In: Math
Briefly explain specifically why categorical and quantitative variables require different methods in order to describe their distributions.
A correct answer will accurately address BOTH types of variables and clearly explain the REASONS these two types of variables REQUIRE different methods.
Categorical and Quantitative variables require different methods in order to describe their distribution.
Why?
Hmm, let’s think. Categorical variable is represented by probability mass function which represent the probability that the variable will take that value. Since the categorical values can ONLY take their values in countable set, we can have this luxury. For a set of points, we can add the probability values to get the probability that variable will take the value in that set! So since we have luxury of individual probability, we represent the distribution by probability mass function. E.g. Rolling of a die, we say 1/6 probability for all 1,2,...,6 which means the probability that 4 will come on a die IS 1/6. The values can be summed countably!
Quantitative variable is whole different game though! They might take values in an uncountable set. So we CAN’T have the non-zero probability of each point otherwise the sum of probability will exceed 1! Also we don’t know how to add in a arbitrary set! (If we can’t count the numbers, we can’t add it!). Hence we define the distribution as probability density function. It is interpreted as if the pdf is high in a region, then the probability of variable taking values in that region is high! Although a single point or countable collection of points still have probability zero, we have probability of an interval which is basically the integral of PDF in that interval. That’s why we only define PDF in case of quantitative variable!
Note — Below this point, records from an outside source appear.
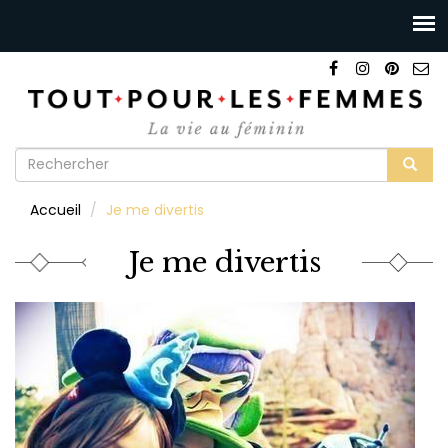
Formulaire
de
Rechercher
Accueil
Je me divertis
recherche
Je me divertis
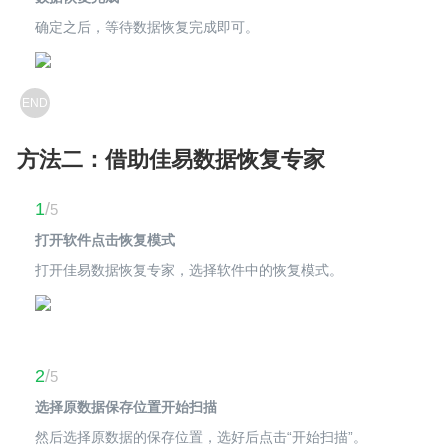
确定之后，等待数据恢复完成即可。
END
方法二：借助佳易数据恢复专家
1
/
5
打开软件点击恢复模式
打开佳易数据恢复专家，选择软件中的恢复模式。
2
/
5
选择原数据保存位置开始扫描
然后选择原数据的保存位置，选好后点击“开始扫描”。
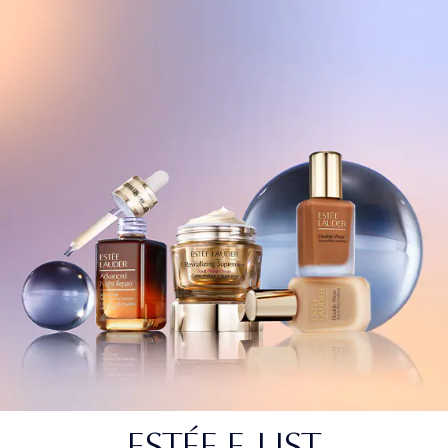
ESTÉE E-LIST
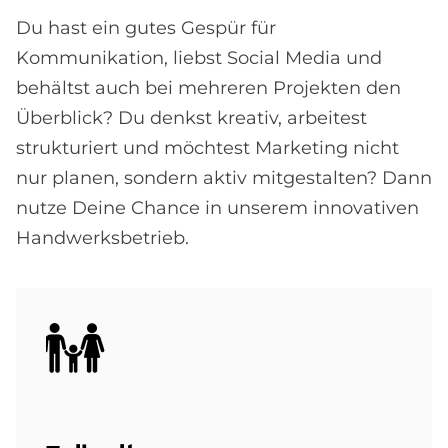
Du hast ein gutes Gespür für
Kommunikation, liebst Social Media und
behältst auch bei mehreren Projekten den
Überblick? Du denkst kreativ, arbeitest
strukturiert und möchtest Marketing nicht
nur planen, sondern aktiv mitgestalten? Dann
nutze Deine Chance in unserem innovativen
Handwerksbetrieb.
Bild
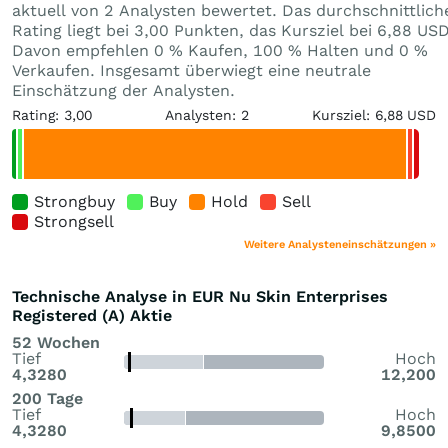
aktuell von 2 Analysten bewertet. Das durchschnittlich
Rating liegt bei 3,00 Punkten, das Kursziel bei 6,88 USD
Davon empfehlen 0 % Kaufen, 100 % Halten und 0 %
Verkaufen. Insgesamt überwiegt eine neutrale
Einschätzung der Analysten.
Rating: 3,00
Analysten: 2
Kursziel: 6,88 USD
Strongbuy
Buy
Hold
Sell
Strongsell
Weitere Analysteneinschätzungen »
Technische Analyse in EUR Nu Skin Enterprises
Registered (A) Aktie
52 Wochen
Tief
Hoch
4,3280
12,200
200 Tage
Tief
Hoch
4,3280
9,8500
E.g. Uniform in 0-1. We can’t have non-zero probability of every point since we have uncountable number of points! So in order to say every point is equally likely we say the pdf is constant. The PDF integral over Real line must be 1.
We can’t always define the probability function for each set in Power set of sample space. In case of categorical variable, we CAN and we DO. But in case of quantitative variable, we CAN’T.
You’ll know more about this in measure theory course!!